Your car’s already balanced to within 1 or 2 percent of this ideal. If I were you, I wouldn’t bother spending the money for adjustable perches.

[HS] I’m *very* impressed with these weight measurements (the ones with driver on-board. In my 25 years of racing it usually took weeks of work to get a car so well balanced. Try that with a 911 Turbo or a 355.

[JB] John asked if anyone had weighed their cars on the scale at Roebling Road. I did, and here are the data:

Corner No Driver Driver Corner No Driver Driver
LF 649 700 RF 670 703
LR 886 946 RR 908 918

Total with no driver: 3113

Total with driver: 3267

I have a ’97 T. It had 2/3 of a tank of fuel when weighed. I had the spare, jack, air pump, and CD changer in the car when weighed (and my helmet in the passenger’s seat). I have the Comptech muffler and restraint system (and full belts on both sides) installed. I also had Yoko A032Rs (225/50/16 and 255/40/17) mounted on a set of ’95 OEM wheels on the car. I’ll let someone else interpolate all this (the restraint system and tires increased factory weight whereas the CTech muffler reduced it, I presume), but these figures look pretty good compared to the curb weight of 3164 shown in my ’97 spec sheet for a 6-speed NSX-T.

Any Other Related Information?

[AT] I just ran across a chart from Roger Kraus Racing which was given to customers of their software and suspension handling school. It depicts a scenario of a car’s four tires in a right hand turn and the slip angles of all four tires in three handling states. These are neutral, understeer, and oversteer. The fourth example was a car brought back into neutral from an oversteering situation. Basically the slip angles of the tires for a neutral handling car are all the same. During understeer, the slip angle of the front tires is greater than the rear tires. On oversteer the slip angle is greater than the front.
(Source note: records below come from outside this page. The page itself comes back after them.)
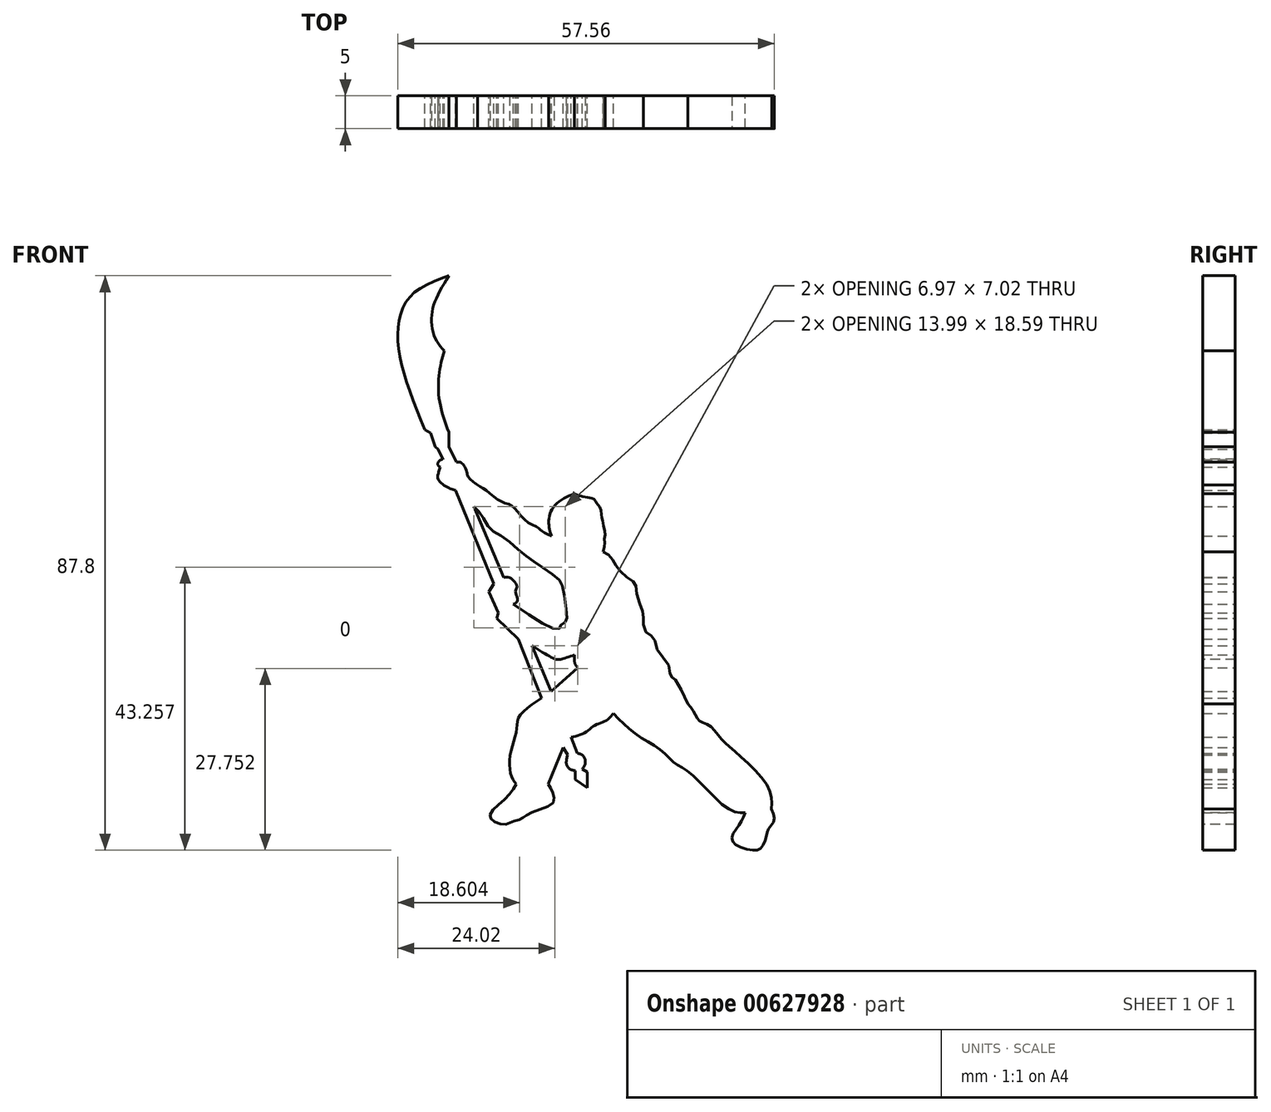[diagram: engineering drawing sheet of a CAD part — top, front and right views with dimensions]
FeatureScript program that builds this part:
annotation { "Feature Type Name" : "Feature", "Feature Type Description" : "" }
export const myFeature = defineFeature(function(context is Context, id is Id, definition is map)
    precondition{}
    {
        {
            var Q0;
            Q0=qCreatedBy(makeId("Front.planeOp"),FACE);
            var sketch = newSketch(context, id + "F0", { "sketchPlane" : qUnion([Q0])});
            skLineSegment(sketch, "E0", {"start": v(-18.28, 7.73) * mm, "end": v(-24.12, 21.98) * mm});
            skFitSpline(sketch, "E1", {"points": [v(-24.12, 21.98) * mm, v(-25.46, 22.5) * mm, v(-26.83, 23.73) * mm, v(-26.79, 24.62) * mm, v(-26.52, 25.55) * mm], "startDerivative": vector(-4.76, 1.47) * mm, "endDerivative": vector(1.22, 4.28) * mm});
            skFitSpline(sketch, "E2", {"points": [v(-26.52, 25.55) * mm, v(-26.86, 25.97) * mm, v(-26.52, 26.63) * mm, v(-26.05, 26.73) * mm], "startDerivative": vector(-1.52, 1.09) * mm, "endDerivative": vector(1.57, -0.05) * mm});
            skLineSegment(sketch, "E3", {"start": v(-26.05, 26.73) * mm, "end": v(-26.79, 28.28) * mm});
            skLineSegment(sketch, "E4", {"start": v(-26.79, 28.28) * mm, "end": v(-27.28, 28.7) * mm});
            skLineSegment(sketch, "E5", {"start": v(-27.28, 28.7) * mm, "end": v(-27.94, 30.76) * mm});
            skLineSegment(sketch, "E6", {"start": v(-27.94, 30.76) * mm, "end": v(-28.85, 31.27) * mm});
            skFitSpline(sketch, "E7", {"points": [v(-28.85, 31.27) * mm, v(-32.48, 41.55) * mm, v(-32.83, 47.62) * mm, v(-30.84, 51.88) * mm, v(-25.18, 54.8) * mm], "startDerivative": vector(-13.87, 34.35) * mm, "endDerivative": vector(26.8, 9.95) * mm});
            skFitSpline(sketch, "E8", {"points": [v(-25.18, 54.8) * mm, v(-27.28, 50.9) * mm, v(-27.81, 48.08) * mm, v(-27.28, 45.28) * mm, v(-25.83, 43.33) * mm], "startDerivative": vector(-8.2, -13.54) * mm, "endDerivative": vector(7.45, -8.01) * mm});
            skFitSpline(sketch, "E9", {"points": [v(-25.83, 43.33) * mm, v(-26.6, 40.2) * mm, v(-26.6, 35.72) * mm, v(-25.18, 30.91) * mm], "startDerivative": vector(-3.06, -10.2) * mm, "endDerivative": vector(4.8, -13.1) * mm});
            skLineSegment(sketch, "E10", {"start": v(-25.18, 30.91) * mm, "end": v(-25.18, 28.65) * mm});
            skLineSegment(sketch, "E11", {"start": v(-25.18, 28.65) * mm, "end": v(-24.02, 26.3) * mm});
            skFitSpline(sketch, "E12", {"points": [v(-24.02, 26.3) * mm, v(-23.44, 26.3) * mm, v(-22.94, 25.92) * mm, v(-22.39, 24.75) * mm, v(-22.27, 24.17) * mm, v(-21.75, 23.56) * mm, v(-20.78, 22.83) * mm], "startDerivative": vector(4.33, 0.48) * mm, "endDerivative": vector(5.02, -3.59) * mm});
            skFitSpline(sketch, "E13", {"points": [v(-20.78, 22.83) * mm, v(-19.46, 21.98) * mm, v(-17.06, 20.24) * mm, v(-15.43, 19.55) * mm, v(-13.37, 17.3) * mm, v(-11.4, 16.22) * mm, v(-10.97, 15.77) * mm, v(-9.5, 14.99) * mm], "startDerivative": vector(9.3, -5.33) * mm, "endDerivative": vector(13.24, -5.98) * mm});
            skFitSpline(sketch, "E14", {"points": [v(-9.5, 14.99) * mm, v(-9.8, 16.2) * mm, v(-9.84, 18) * mm, v(-8.59, 20.08) * mm, v(-6.02, 21.5) * mm], "startDerivative": vector(-1.71, 5.86) * mm, "endDerivative": vector(9.37, 3.98) * mm});
            skFitSpline(sketch, "E15", {"points": [v(-6.02, 21.5) * mm, v(-5.71, 21.34) * mm, v(-5.07, 21.15) * mm, v(-3.46, 20.83) * mm, v(-2.97, 20.64) * mm, v(-2.7, 20.26) * mm, v(-2.64, 20.09) * mm, v(-2.3, 19.69) * mm, v(-1.96, 19.17) * mm, v(-1.8, 17.97) * mm, v(-1.69, 17.33) * mm, v(-1.3, 15.47) * mm, v(-1.3, 14.99) * mm, v(-1.42, 14.7) * mm, v(-1.34, 13.73) * mm, v(-1.58, 12.84) * mm, v(-1.6, 12.6) * mm], "startDerivative": vector(6.36, -3.86) * mm, "endDerivative": vector(0.14, -5.52) * mm});
            skFitSpline(sketch, "E16", {"points": [v(-1.6, 12.6) * mm, v(-0.63, 12.03) * mm, v(0, 11.08) * mm, v(0.82, 9.92) * mm, v(2.22, 8.56) * mm, v(3.3, 7.86) * mm, v(3.46, 6.66) * mm, v(4.2, 4.06) * mm, v(4.57, 2.86) * mm, v(4.58, 1.44) * mm, v(5.26, 0) * mm, v(6.15, -0.53) * mm, v(6.74, -2.5) * mm, v(8.4, -4.7) * mm, v(8.7, -6.32) * mm, v(8.95, -6.57) * mm, v(9.24, -6.71) * mm, v(11.35, -10.64) * mm], "startDerivative": vector(20.98, -9.23) * mm, "endDerivative": vector(24.88, -52.3) * mm});
            skFitSpline(sketch, "E17", {"points": [v(11.35, -10.64) * mm, v(12.42, -12.07) * mm, v(13.1, -13.25) * mm, v(14.48, -13.84) * mm, v(16.25, -15.7) * mm, v(18.5, -17.87) * mm, v(23.61, -23.37) * mm, v(24.1, -26.7) * mm], "startDerivative": vector(10.47, -12.1) * mm, "endDerivative": vector(-1.45, -20.03) * mm});
            skFitSpline(sketch, "E18", {"points": [v(24.1, -26.7) * mm, v(24.54, -28.53) * mm, v(23.68, -29.76) * mm, v(23.31, -30.96) * mm, v(22.53, -32.65) * mm, v(21.2, -32.98) * mm, v(18.44, -32) * mm, v(18.15, -30.75) * mm, v(19.3, -28.98) * mm, v(20.1, -27.24) * mm], "startDerivative": vector(7.58, -16.92) * mm, "endDerivative": vector(5.4, 15.06) * mm});
            skFitSpline(sketch, "E19", {"points": [v(20.1, -27.24) * mm, v(17.56, -26.7) * mm, v(11.78, -21.29) * mm, v(9.39, -19.7) * mm, v(7.17, -17.67) * mm, v(3.32, -15.21) * mm, v(0, -12.07) * mm], "startDerivative": vector(-17.42, -0.71) * mm, "endDerivative": vector(-17.5, 19.05) * mm});
            skFitSpline(sketch, "E20", {"points": [v(0, -12.07) * mm, v(-1.25, -13.26) * mm, v(-2.87, -13.92) * mm, v(-4.36, -15.04) * mm, v(-6.5, -15.74) * mm], "startDerivative": vector(-4.73, -5.73) * mm, "endDerivative": vector(-8.47, -1.85) * mm});
            skLineSegment(sketch, "E21", {"start": v(-6.5, -15.74) * mm, "end": v(-5.51, -18.17) * mm});
            skFitSpline(sketch, "E22", {"points": [v(-5.51, -18.17) * mm, v(-4.69, -18.55) * mm, v(-4.32, -19.62) * mm, v(-4.77, -20.61) * mm], "startDerivative": vector(2.9, -0.7) * mm, "endDerivative": vector(-1.86, -2.73) * mm});
            skLineSegment(sketch, "E23", {"start": v(-4.77, -20.61) * mm, "end": v(-4.03, -21.02) * mm});
            skLineSegment(sketch, "E24", {"start": v(-4.03, -21.02) * mm, "end": v(-4.03, -23.46) * mm});
            skLineSegment(sketch, "E25", {"start": v(-4.03, -23.46) * mm, "end": v(-5.88, -22.18) * mm});
            skLineSegment(sketch, "E26", {"start": v(-5.88, -22.18) * mm, "end": v(-5.88, -20.86) * mm});
            skFitSpline(sketch, "E27", {"points": [v(-5.88, -20.86) * mm, v(-6.8, -20.51) * mm, v(-7.22, -19.75) * mm, v(-7.01, -18.43) * mm], "startDerivative": vector(-3.15, 0.75) * mm, "endDerivative": vector(1.02, 3.7) * mm});
            skLineSegment(sketch, "E28", {"start": v(-7.67, -17.28) * mm, "end": v(-7.01, -18.43) * mm});
            skLineSegment(sketch, "E29", {"start": v(-7.67, -17.28) * mm, "end": v(-10, -22.9) * mm});
            skFitSpline(sketch, "E30", {"points": [v(-10, -22.9) * mm, v(-9.26, -24.32) * mm, v(-9.32, -25.84) * mm, v(-12.82, -27.36) * mm, v(-14.05, -28.17) * mm, v(-15.45, -28.64) * mm, v(-16.68, -29.05) * mm, v(-18.55, -28.4) * mm, v(-18.78, -27.36) * mm, v(-16.33, -24.9) * mm, v(-14.87, -22.9) * mm], "startDerivative": vector(8.86, -14.78) * mm, "endDerivative": vector(10.05, 17.22) * mm});
            skFitSpline(sketch, "E31", {"points": [v(-14.87, -22.9) * mm, v(-15.63, -21.63) * mm, v(-15.8, -18.48) * mm, v(-14.87, -14.86) * mm, v(-14.46, -12.64) * mm, v(-11.01, -9.72) * mm], "startDerivative": vector(-5.97, 7.67) * mm, "endDerivative": vector(17.63, 11.7) * mm});
            skLineSegment(sketch, "E32", {"start": v(-11.01, -9.72) * mm, "end": v(-14.59, -0.73) * mm});
            skLineSegment(sketch, "E33", {"start": v(-14.59, -0.73) * mm, "end": v(-17.83, 2.42) * mm});
            skLineSegment(sketch, "E34", {"start": v(-17.83, 2.42) * mm, "end": v(-17.58, 3.25) * mm});
            skLineSegment(sketch, "E35", {"start": v(-17.58, 3.25) * mm, "end": v(-19.04, 6.51) * mm});
            skLineSegment(sketch, "E36", {"start": v(-19.04, 6.51) * mm, "end": v(-18.28, 7.73) * mm});
            skLineSegment(sketch, "E37", {"start": v(-12.45, -1.74) * mm, "end": v(-9.55, -8.76) * mm});
            skLineSegment(sketch, "E38", {"start": v(-9.55, -8.76) * mm, "end": v(-5.47, -5.13) * mm});
            skFitSpline(sketch, "E39", {"points": [v(-5.47, -5.13) * mm, v(-5.92, -4.44) * mm, v(-5.96, -3.16) * mm], "startDerivative": vector(-1.2, 1.38) * mm, "endDerivative": vector(0.16, 2.5) * mm});
            skFitSpline(sketch, "E40", {"points": [v(-5.96, -3.16) * mm, v(-8.03, -3.8) * mm, v(-8.86, -3.8) * mm, v(-12.45, -1.74) * mm], "startDerivative": vector(-7.07, -2.3) * mm, "endDerivative": vector(-9.27, 5.94) * mm});
            skLineSegment(sketch, "E41", {"start": v(-21.37, 19.55) * mm, "end": v(-16.76, 8.65) * mm});
            skFitSpline(sketch, "E42", {"points": [v(-21.37, 19.55) * mm, v(-20.14, 18.23) * mm, v(-18.92, 16.16) * mm, v(-17, 14.94) * mm, v(-14, 12.48) * mm, v(-11.5, 10.66) * mm, v(-8.46, 8.4) * mm, v(-7.72, 7.13) * mm, v(-7.13, 2.86) * mm, v(-7.28, 1.92) * mm, v(-7.97, 1.53) * mm, v(-8.21, 1) * mm, v(-9.05, 0.84) * mm, v(-15.33, 4.58) * mm], "startDerivative": vector(19.05, -16.82) * mm, "endDerivative": vector(-54.78, 37.42) * mm});
            skFitSpline(sketch, "E43", {"points": [v(-15.33, 4.58) * mm, v(-14.7, 5.21) * mm, v(-14.99, 6.69) * mm, v(-14.74, 7.28) * mm, v(-15.82, 8.65) * mm, v(-16.76, 8.65) * mm], "startDerivative": vector(5, 2.63) * mm, "endDerivative": vector(-4.75, -1.45) * mm});
            skSolve(sketch);
        }
        {
            var Q0;
            Q0 = qSketchRegion(id + "F0", true);
            extrude(context, id + "F1", {"entities" : qUnion([Q0]), "depth" : 5 * mm, "offsetDistance" : 25 * mm});
        }
    });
Now in the fourth situation they give one example of how to correct for the oversteer situation by adding a 33% larger rear tires and wheels while leaving the fronts alone. The track width didn’t have to be changed nor was anything else done to the suspension to achieve a neutral handling car. Finally at the bottom of the handout they make the following statements.

  1. The end of the vehicle with the highest roll stiffness will have the most slip angle.
  3. The heaviest end of the vehicle will increase the slip angle on that end.
  5. This is why the heavy end will or should have the higher air pressures.

This seems to bear a lot of correlation to what is done with the NSX and in some respects to my car. With the stock 15"/16" setup on my 91, I’ve always felt the car had a real easy tendency to go into a snap oversteer situation. When I upgraded to the stock 16"/17" combination, I also increased the size of the rear tires up to 255x40x17 which is one size larger than the stock rear tire. Because of the larger size of the rear tire as compared to the fronts, (205’sx16"), my car tends to be much more neutral than in the past even with the newer Dali sway bars.

Just thought this was some useful information to share with the group. Take care.